Un peu comme si chaque chanson qui s’ajoutait en était une de moins à entendre. Comme si chaque interprétation nous rapprochait de la fin. Comme si chaque titre de légende était l’occasion de l’écouter une dernière fois comme il doit être entendu, lorsque livré par celle qui a côtoyé et inspiré les géants dont elle a porté les mots à plusieurs générations.

Ce sentiment était palpable quand Juliette Gréco a amorcé ce qu’on pourrait nommer le dernier droit. Avec le temps, Je suis un soir d’été, Ces gens-là, La chanson des vieux amants… Des chansons graves ou aériennes, profondes et denses et, surtout, par-dessus tout, qui vont droit au cœur.

Quand elle a amorcé cette « conversation avec la mort » qu’est J’arrive, plus rien ne semblait bouger dans la Maison symphonique : le faisceau braquée sur elle, les notes en suspens, le crescendo, les paroles dramatiques, le ton apeuré, la finale avec les bras en croix devant le visage… Je ne suis pas sûr que quiconque ait respiré dans cette salle durant les quelque trois minutes de la chanson.
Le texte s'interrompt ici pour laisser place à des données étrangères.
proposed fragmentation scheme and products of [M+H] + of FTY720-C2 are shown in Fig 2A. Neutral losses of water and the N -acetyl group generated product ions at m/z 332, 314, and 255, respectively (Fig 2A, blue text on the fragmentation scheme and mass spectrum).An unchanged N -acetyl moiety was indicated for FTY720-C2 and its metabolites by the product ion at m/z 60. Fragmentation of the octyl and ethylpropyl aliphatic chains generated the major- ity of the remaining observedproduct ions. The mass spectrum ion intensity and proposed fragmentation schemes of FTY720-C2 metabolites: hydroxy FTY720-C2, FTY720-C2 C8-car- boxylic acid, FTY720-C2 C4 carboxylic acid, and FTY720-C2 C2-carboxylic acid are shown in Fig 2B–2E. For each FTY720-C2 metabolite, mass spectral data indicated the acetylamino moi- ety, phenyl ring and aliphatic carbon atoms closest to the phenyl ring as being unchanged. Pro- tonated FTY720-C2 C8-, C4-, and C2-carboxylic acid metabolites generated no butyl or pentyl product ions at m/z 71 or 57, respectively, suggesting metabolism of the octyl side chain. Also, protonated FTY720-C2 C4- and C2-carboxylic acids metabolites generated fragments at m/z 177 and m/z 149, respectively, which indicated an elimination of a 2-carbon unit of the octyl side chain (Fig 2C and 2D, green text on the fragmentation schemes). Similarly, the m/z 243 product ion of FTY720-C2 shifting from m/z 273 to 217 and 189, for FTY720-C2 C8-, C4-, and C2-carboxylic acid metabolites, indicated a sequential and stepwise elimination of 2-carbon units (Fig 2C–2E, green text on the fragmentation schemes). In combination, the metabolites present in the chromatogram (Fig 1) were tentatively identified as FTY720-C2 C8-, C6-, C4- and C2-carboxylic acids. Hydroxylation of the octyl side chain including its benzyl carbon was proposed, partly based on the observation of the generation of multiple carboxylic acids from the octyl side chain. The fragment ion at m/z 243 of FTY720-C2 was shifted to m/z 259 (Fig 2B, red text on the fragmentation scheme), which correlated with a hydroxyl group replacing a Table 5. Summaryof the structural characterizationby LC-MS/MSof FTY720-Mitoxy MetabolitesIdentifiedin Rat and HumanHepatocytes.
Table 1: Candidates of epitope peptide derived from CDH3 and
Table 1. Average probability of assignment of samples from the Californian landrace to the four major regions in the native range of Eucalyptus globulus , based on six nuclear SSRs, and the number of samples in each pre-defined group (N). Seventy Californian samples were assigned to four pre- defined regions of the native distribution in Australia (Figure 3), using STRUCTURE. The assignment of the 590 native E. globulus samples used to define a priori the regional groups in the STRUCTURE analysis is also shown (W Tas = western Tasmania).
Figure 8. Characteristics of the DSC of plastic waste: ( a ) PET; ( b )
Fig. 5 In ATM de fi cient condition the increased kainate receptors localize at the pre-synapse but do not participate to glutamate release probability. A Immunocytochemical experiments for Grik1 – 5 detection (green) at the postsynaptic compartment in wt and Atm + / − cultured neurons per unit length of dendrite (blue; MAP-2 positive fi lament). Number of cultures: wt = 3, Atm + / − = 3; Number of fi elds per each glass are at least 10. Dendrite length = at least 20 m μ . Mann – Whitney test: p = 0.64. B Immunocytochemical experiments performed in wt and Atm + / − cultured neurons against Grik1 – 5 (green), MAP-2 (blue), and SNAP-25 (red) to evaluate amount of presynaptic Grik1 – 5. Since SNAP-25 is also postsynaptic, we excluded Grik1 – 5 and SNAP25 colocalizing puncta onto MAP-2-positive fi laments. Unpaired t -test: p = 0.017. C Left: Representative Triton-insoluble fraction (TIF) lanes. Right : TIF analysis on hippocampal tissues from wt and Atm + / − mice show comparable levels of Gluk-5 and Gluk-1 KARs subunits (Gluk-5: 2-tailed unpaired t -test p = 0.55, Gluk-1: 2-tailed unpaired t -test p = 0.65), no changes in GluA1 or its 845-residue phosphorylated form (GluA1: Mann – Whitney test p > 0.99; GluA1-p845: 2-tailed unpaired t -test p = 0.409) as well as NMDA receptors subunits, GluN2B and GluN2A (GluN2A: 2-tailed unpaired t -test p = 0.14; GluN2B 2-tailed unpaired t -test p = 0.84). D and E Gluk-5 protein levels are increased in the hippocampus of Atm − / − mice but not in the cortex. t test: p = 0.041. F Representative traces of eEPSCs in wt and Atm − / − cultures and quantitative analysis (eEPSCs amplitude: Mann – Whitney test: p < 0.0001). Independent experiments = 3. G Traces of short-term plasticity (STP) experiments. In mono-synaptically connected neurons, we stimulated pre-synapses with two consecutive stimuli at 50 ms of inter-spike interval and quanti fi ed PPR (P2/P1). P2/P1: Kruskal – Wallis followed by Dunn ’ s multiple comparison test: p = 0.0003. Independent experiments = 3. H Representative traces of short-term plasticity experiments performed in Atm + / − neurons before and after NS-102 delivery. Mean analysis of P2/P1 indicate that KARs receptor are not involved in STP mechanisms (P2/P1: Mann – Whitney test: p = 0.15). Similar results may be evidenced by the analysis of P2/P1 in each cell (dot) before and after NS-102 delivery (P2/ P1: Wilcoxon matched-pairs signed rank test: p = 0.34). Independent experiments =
L’explosion fut inversement proportionnelle au silence absolu de la foule. Les bravos se comptaient en minutes…

Jouannest, Matinier et Gréco: intensité à son comble. Photo courtoisie FF/Victor Diaz Lamich

Ne me quitte pas, plus incontournable que jamais, prenait un sens figuré qui dépassait bel et bien le contexte de la chanson. Après d’autres salves d’applaudissements et les gerbes de fleurs, Gréco, Jouannest et Matinier sont revenus pour Le temps des cerises, cette chanson au caractère révolutionnaire emblématique qui n’a jamais fait défaut à Juliette Gréco.

Et après? Une sortie de la grande dame comme tant d’autres. Sans chichi, avec le même sourire que l’on connaît depuis plus d’un demi-siècle en guise de remerciement. C’était ça, d’ailleurs, l’idée de cette tournée. Se dire merci de part et d’autre. C’est maintenant fait. Garçon? Champagne pour madame Gréco!